Il processo nei confronti di Montante è scaturito dall’inchiesta Double Face, condotta nel 2018 dalla squadra mobile di Caltanissetta e coordinata dalla Dda nissena. L’ex paladino dell’antimafia avrebbe messo in piedi un vero e proprio sistema di potere, ideato e attuato «grazie a una ramificata rete di relazioni e complicità intessuta con vari personaggi inseriti ai vertici dei vari settori delle istituzioni». Sarebbe stato al centro di una attività di dossieraggio realizzata, anche grazie a complicità eccellenti, attraverso l’accesso alla banca dati delle forze dell’ordine e finalizzata a ricattare «nemici», condizionare attività politiche e amministrative e acquisire informazioni su indagini a suo carico. (GDS)
“Mi sento sollevato perche’ finalmente e’ finito questo calvario”. Lo dice il generale della Guardia di finanza, Gianfranco Ardizzone, a conclusione del processo d’appello sul “Sistema MONTANTE”. Il generale – come riporta l’agenzia di stampa AGI – e’ stato assolto da alcuni capi d’imputazione e per altri e’ giunta la prescrizione. “Tutto il fango che mi e’ stato buttato addosso con questa sentenza e’ stato lavato via”, ha aggiunto. Secondo l’accusa, aveva chiesto favori a MONTANTE per l’assunzione della figlia: “Mia figlia ha sempre lavorato, e’ stata sempre apprezzata nel suo lavoro e quindi era tranquilla, come ero tranquillo io di non aver fatto mai nulla di male. Alla fine ci sono dei giudici che sanno leggere le carte e sanno fare il proprio dovere”, ha proseguito. “Abbiamo fatto un ottimo lavoro – ha detto l’avvocato Giuseppe Dacqui’ – abbiamo rifatto il processo in Appello, cosa che purtroppo in primo grado, seppur coi limiti dell’abbreviato, non e’ stato fatto. Questo ha consentito alla Corte di avere una valutazione certamente terza, serena e obiettiva dei fatti. Alla fine abbiamo avuto ragione”.
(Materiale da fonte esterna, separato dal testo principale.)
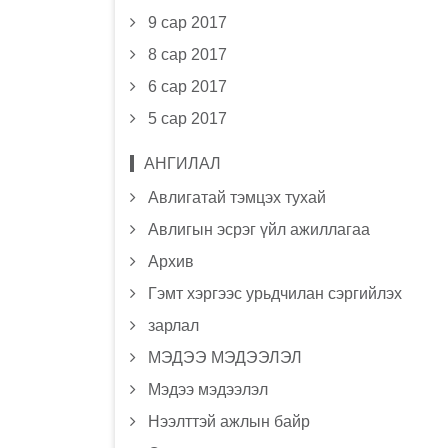
9 сар 2017
8 сар 2017
6 сар 2017
5 сар 2017
АНГИЛАЛ
Авлигатай тэмцэх тухай
Авлигын эсрэг үйл ажиллагаа
Архив
Гэмт хэргээс урьдчилан сэргийлэх
зарлал
МЭДЭЭ МЭДЭЭЛЭЛ
Мэдээ мэдээлэл
Нээлттэй ажлын байр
“Il generale – ha dichiarato Dacquì all’Adnkronos – è stato assolto dal reato associativo, per l’altro capo relativo all’ipotesi di corruzione, viene assolto per i fatti che sono stati commessi dal 2011 in poi, quando si parla del trasferimento dell’allora colonnello da Reggio Calabria a Caltanissetta, per questo fatto è stato assolto. Per quanto riguarda il fatto legato all’assunzione della figlia, il reato è stato prescritto”, ha spiegato.